É nesse ponto que a razão se exaure e apenas a confiança
pode prosseguir. O ensinamento é claro: nenhum ser
alcança a eternidade conservando-se imóvel em suas
margens antigas. É preciso deixar-se elevar pelo vento
divino – o sopro que transmuta a matéria em essência, a
forma em consciência, o rio em nuvem.
Há, porém, uma resistência ancestral em nós: o medo de
perder o nome, a forma, o “eu” limitado. O regato, como
cada alma humana, quer preservar sua identidade,
esquecendo que a verdadeira identidade é fluida, não
fixa; é essência, não aparência. Assim, o deserto –
imagem da prova e da revelação – fala com a voz da
sabedoria eterna: “Serás, sem o seres, e é este o
sentido” (diz um dos versos). É a tradução poética da
lei da reencarnação: morrer para renascer, mudar para
permanecer, evoluir para reencontrar-se.
Essa parábola dialoga com o pensamento espírita de
maneira magistral. Allan Kardec nos ensinou que o
espírito progride por metamorfoses sucessivas, e o conto
sufi, em linguagem simbólica, ilustra com felicidade
essa mesma lei. O que o vento faz com o regato, Deus
realiza com a alma: Ele a conduz pelas atmosferas da
experiência, até que desça novamente, em nova paisagem,
para continuar o aprendizado. Assim, a fábula das areias
não é apenas uma história antiga: é a própria viagem da
consciência humana rumo ao Infinito.
A FÁBULA DAS AREIAS
Provindo da fonte, em longínquas montanhas,
Pequeno regato, cantante e esperto,
Havendo passado por terras estranhas,
Alcança as areias, por fim, do deserto.
E assim como havia vencido sem peias
A mil obstáculos, não quis parar nelas;
Entrando em contato, porém, com as areias,
Sentiu suas águas sorvidas por elas.
Olhando o regato a extensão arenosa,
Sabia que ir além dela é o destino.
Mas como? Foi quando uma voz misteriosa
Falou-lhe, da areia, num tom sibilino:
– “O vento atravessa o deserto até o fim;
Da mesma maneira tu podes fazê-lo.”
Retruca o regato não ser bem assim,
Pois quando investia, embora com zelo,
De encontro às areias, era absorvido;
Que o vento podia voar e, por isso,
Cruzava o areal, não importa o sentido.
Responde o deserto ao regato insubmisso:
– “Não podes fazê-lo abrindo caminho
De forma normal, e parar é um perigo:
Te tornas um charco ocioso e daninho...
Permite que o vento te leve consigo!
– “Mas como é que pode se dar esse fato?”
– “Deixando-te ser absorvido no vento...”
Não era aceitável a ideia ao regato:
Em tempo nenhum lhe ocorrera esse evento!
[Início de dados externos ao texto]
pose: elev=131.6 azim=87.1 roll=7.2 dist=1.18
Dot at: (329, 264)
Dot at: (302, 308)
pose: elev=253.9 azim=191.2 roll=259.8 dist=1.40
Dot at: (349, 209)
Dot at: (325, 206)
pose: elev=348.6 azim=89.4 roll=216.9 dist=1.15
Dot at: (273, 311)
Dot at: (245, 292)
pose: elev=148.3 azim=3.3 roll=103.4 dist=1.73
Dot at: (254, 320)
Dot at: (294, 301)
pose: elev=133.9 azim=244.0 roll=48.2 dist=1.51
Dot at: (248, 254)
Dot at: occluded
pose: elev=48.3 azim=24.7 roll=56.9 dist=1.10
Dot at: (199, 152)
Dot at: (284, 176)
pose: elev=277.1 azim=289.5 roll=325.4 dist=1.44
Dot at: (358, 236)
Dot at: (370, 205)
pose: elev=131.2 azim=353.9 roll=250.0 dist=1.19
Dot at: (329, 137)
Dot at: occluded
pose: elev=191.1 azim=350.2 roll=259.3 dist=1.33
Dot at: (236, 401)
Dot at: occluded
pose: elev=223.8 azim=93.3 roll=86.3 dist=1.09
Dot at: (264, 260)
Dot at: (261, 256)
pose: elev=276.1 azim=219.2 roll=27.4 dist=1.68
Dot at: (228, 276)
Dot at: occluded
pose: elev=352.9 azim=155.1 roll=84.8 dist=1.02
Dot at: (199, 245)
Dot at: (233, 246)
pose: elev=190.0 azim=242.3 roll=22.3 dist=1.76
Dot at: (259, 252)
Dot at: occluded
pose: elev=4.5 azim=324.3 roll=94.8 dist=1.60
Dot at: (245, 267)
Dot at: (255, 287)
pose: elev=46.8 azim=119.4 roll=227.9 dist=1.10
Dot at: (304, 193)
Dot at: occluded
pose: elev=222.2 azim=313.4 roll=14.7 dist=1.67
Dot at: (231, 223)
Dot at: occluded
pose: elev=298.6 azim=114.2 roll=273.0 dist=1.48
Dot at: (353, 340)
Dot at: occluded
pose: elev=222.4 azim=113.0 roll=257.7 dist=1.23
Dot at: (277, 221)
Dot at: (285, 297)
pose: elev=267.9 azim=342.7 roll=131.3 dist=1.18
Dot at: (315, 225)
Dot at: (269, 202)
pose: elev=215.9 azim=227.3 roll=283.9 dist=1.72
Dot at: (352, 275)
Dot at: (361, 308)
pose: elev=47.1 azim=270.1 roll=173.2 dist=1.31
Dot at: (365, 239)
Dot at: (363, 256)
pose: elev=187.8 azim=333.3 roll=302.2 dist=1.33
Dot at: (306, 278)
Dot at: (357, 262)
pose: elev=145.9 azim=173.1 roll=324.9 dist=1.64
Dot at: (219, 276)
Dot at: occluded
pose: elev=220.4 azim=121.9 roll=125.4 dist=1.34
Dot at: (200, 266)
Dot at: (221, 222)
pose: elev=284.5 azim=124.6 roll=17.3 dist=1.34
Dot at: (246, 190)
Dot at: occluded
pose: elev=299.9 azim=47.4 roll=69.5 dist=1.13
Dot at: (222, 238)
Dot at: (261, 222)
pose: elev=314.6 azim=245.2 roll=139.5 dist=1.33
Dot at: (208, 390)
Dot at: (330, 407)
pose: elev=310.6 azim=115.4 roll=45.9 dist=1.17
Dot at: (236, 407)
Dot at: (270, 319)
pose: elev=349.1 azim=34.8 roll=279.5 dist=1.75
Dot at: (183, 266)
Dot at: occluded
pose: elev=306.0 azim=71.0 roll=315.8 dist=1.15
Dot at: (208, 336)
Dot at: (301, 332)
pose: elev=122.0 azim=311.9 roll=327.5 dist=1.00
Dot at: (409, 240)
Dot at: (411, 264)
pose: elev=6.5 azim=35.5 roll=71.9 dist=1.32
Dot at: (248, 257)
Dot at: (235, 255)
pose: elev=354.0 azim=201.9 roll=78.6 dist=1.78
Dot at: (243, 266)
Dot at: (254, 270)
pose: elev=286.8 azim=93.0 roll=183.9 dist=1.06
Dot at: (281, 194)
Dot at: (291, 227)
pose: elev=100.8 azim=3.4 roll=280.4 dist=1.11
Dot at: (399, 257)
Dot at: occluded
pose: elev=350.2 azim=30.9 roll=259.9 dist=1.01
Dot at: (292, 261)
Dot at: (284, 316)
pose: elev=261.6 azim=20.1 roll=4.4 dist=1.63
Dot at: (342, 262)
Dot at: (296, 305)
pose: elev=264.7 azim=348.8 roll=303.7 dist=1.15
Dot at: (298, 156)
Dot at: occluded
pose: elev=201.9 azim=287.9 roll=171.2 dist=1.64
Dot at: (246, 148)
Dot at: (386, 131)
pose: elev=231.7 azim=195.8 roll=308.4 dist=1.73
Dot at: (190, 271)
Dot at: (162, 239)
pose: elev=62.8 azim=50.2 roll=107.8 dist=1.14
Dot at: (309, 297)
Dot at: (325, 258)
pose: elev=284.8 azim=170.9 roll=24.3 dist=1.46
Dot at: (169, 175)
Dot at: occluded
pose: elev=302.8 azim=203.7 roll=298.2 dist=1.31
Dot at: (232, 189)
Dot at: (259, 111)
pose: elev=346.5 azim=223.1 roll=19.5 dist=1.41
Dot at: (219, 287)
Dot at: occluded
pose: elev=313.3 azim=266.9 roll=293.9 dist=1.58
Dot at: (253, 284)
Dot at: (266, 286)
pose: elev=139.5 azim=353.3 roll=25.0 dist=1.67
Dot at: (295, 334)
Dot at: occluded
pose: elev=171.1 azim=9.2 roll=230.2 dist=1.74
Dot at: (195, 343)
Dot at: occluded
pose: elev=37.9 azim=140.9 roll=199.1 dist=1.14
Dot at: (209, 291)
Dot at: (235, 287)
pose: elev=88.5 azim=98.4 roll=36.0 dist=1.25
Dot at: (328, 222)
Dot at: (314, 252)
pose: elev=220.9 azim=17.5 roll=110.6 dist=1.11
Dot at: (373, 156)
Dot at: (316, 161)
Deixar que seu nome e seu ser senciente
Se percam num lance audacioso e incerto,
Talvez sem jamais os haver novamente?
Sereno, porém, acrescenta o deserto:
– “O vento executa essa nova função:
Ele ergue um arroio em total fluidez,
Transporta-o através da arenosa extensão
E o deixa cair como chuva outra vez
Na encosta oriental de alterosa montanha,
E ali ele volta a ser novo regato.”
– “E eu posso saber se tão grande façanha
Deveras será correlata ao relato?”
– “É assim; se não creres, se falta-te apoio,
Serás lamaçal, um regato falido.”
– “Serei outra vez o mesmíssimo arroio?”
– “Serás, sem o seres, e é este o sentido:
“A parte essencial é levada e, distante,
De novo se torna em graciosa corrente;
Desejas ficar tal qual és neste instante,
Porque desconheces teu ser transcendente.”
Ouvindo tal coisa, lhe vêm pensamentos,
Uns ecos longínquos de tempos transatos,
Nos quais se sentia nas asas dos ventos,
Pairando, aerizado, entre nimbos e estratos...
Então o regato, sentindo-se bem,
Ergueu seu vapor e, nos braços da aragem,
Deixou-se levar pelo azul, muito além,
Caindo suave em nova paisagem.
E o novo riacho, auscultando a essência
Do ser, concluiu – pois a dúvida o ajudou,
Gravando os detalhes daquela experiência:
– “Agora eu já sei na verdade quem sou.”
Estava aprendendo... As areias, por via
Das dúvidas, diziam saber toda a manha,
Pois viam tal fato ocorrer todo dia,
Porque se estendiam do rio à montanha.
Tal é o salto quântico, a etérea avenida...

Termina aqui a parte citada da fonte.